I removed any expensive works of list and made a linear algorithm as possible But I see a simple code of elixir is not efficient for this job but Why? Please help me to resolve this problem.

michallepicki · May 8, 2020, 9:18am

I didn’t read too deeply so you may already know these but some general tips:

Recursion is often the best tool for writing complicated loops but to allow the compiler to do some optimizations, make sure your functions are tail-recursive (I think yours are but good to double check).

When you use a Stream, you lose the laziness of it (it gets ran) immediately when you pipe it into an Enum function like Enum.reduce. So make sure you don’t mix them by mistake.

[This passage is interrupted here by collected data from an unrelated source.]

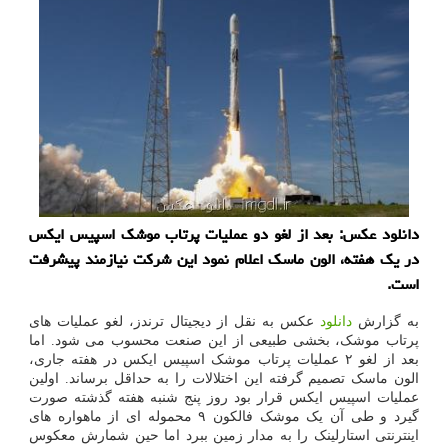
دانلود عكس: بعد از لغو دو عملیات پرتاب موشك اسپیس ایكس
در یك هفته، الون ماسك اعلام نمود این شركت نیازمند پیشرفت
است.
به گزارش
دانلود
عکس به نقل از دیجیتال ترندز، لغو عملیات های
پرتاب موشک، بخشی طبیعی از این صنعت محسوب می شود. اما
بعد از لغو ۲ عملیات پرتاب موشک اسپیس ایکس در هفته جاری،
الون ماسک تصمیم گرفته این اختلالات را به حداقل برساند. اولین
عملیات اسپیس ایکس قرار بود روز پنج شنبه هفته گذشته صورت
گیرد و طی آن یک موشک فالکون ۹ محموله ای از ماهواره های
اینترنتی استارلینک را به مدار زمین ببرد اما حین شمارش معکوس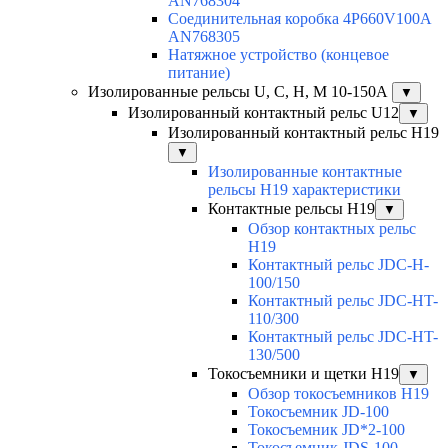
AN768304
Соединительная коробка 4P660V100A
AN768305
Натяжное устройство (концевое
питание)
Изолированные рельсы U, C, H, M 10-150А
▼
Изолированный контактный рельс U12
▼
Изолированный контактный рельс Н19
▼
Изолированные контактные
рельсы Н19 характеристики
Контактные рельсы H19
▼
Обзор контактных рельс
H19
Контактный рельс JDC-H-
100/150
Контактный рельс JDC-HT-
110/300
Контактный рельс JDC-HT-
130/500
Токосъемники и щетки H19
▼
Обзор токосъемников H19
Токосъемник JD-100
Токосъемник JD*2-100
Токосъемник JDS-100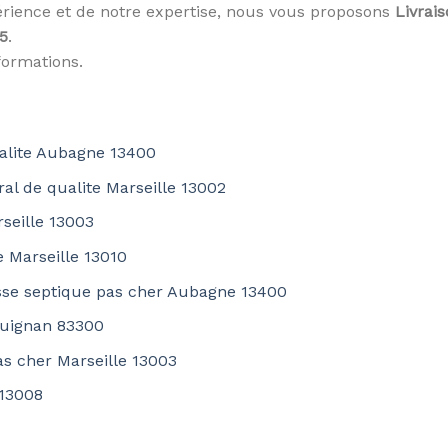
rience et de notre expertise, nous vous proposons
Livrai
05
.
formations.
ualite Aubagne 13400
ral de qualite Marseille 13002
rseille 13003
 Marseille 13010
sse septique pas cher Aubagne 13400
guignan 83300
as cher Marseille 13003
 13008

Look through what data structures and tools are provided with OTP. Some may have better performance or memory footprint characteristics for the particular job you want to do. Look at :ets for example.

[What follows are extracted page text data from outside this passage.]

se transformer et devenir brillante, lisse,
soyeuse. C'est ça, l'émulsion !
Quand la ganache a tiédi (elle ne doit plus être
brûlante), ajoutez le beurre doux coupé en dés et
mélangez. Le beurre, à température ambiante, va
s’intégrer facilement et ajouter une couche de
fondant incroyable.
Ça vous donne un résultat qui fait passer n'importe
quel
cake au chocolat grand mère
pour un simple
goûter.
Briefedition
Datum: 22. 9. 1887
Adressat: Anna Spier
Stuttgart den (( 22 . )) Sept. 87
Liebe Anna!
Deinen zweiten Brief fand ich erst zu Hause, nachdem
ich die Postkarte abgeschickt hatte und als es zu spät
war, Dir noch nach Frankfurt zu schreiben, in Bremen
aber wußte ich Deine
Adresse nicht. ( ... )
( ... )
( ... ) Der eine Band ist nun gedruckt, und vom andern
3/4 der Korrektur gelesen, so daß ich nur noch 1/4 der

Spawning processes with Flow is not cheap. Make sure doing that actually improves performance on a case-by-case basis and check that you pass only the data that is needed for this chunk of work. Sending big measages to many processes is slow and could result in big memory usage.

Some micro optimizations can definitely be applied to reduce Elixir protocol overhead, e.g. use erlang’s :lists module instead of going through Enum… But it may be not worth much, it depends.

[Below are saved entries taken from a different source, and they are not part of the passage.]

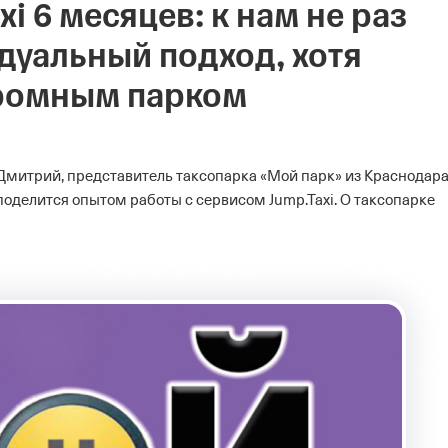
i 6 месяцев: к нам не раз
уальный подход, хотя
кромным парком
Дмитрий, представитель таксопарка «Мой парк» из Краснодара
 поделится опытом работы с сервисом Jump.Taxi.
О таксопарке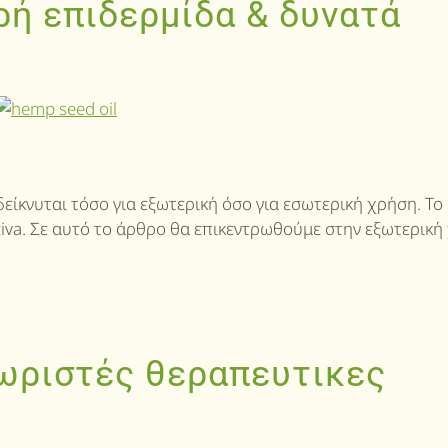
ρή επιδερμίδα & δυνατά
νδείκνυται τόσο για εξωτερική όσο για εσωτερική χρήση. Τ
tiva. Σε αυτό το άρθρο θα επικεντρωθούμε στην εξωτερική
ωριστές θεραπευτικες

Benchmark what is faster with the Benchee library. Small chunks of code.

Have fun, this is cool stuff!

lucaong · May 8, 2020, 10:00am

Consider that Apriori has a space complexity of O(2^n), so, no matter which language you use, if you have a large dataset, you keep all your data in RAM, and use a very low minimum support, you will encounter memory utilization problems.

lucaong · May 8, 2020, 10:19am

Also, one tip: I see that your items in the itemsets are strings like "POLKADOT". It might make sense to convert them to numeric IDs or atoms (especially if your program is short-lived, so you won’t have issues with “leaking atoms”). That’s in order to make sure that multiple copies of the same item won’t be stored multiple times in memory, and instead stored only once and referenced.

thantez · May 8, 2020, 10:55am

Thank you. Is there any way to use Flow with low cost? Task.async_stream was expensive too!
I need concurrency to increase speed. Any good Idea?

thantez · May 8, 2020, 11:06am

I know these algorithms are not good about space or runtime but I see another projects with another languages that implemented these algorithms that they work with a good performance. This is my problem.

Thanks. I was also worried about the “leaking atoms” problem that I didn’t use the atom, but later I realized that I was wrong, and that’s exactly what you said.

michallepicki · May 8, 2020, 11:22am

It’s actually easy to make things slower by trying to parallelize things. Modern processors are usually really fast but are bottlenecked by memory access and bad data layouts. In Elixir most of this is abstracted away but in general you want to make sure that the overhead of parallelizing is lower than what you gain from running on multiple cores/machines at the same time (I hope that makes sense). So you need to find the balance of how much work you parallelize and how many workers to create. The gains may be bigger on bigger data sets.

lucaong · May 8, 2020, 11:42am

In addition to what @michallepicki noted, when parallelizing, you should avoid sending huge data structures as messages between processes, as that would involve a lot of copying. Often it is a good idea to implement the algorithm without parallelization, using it as a benchmark, and adding parallelization as an optimization.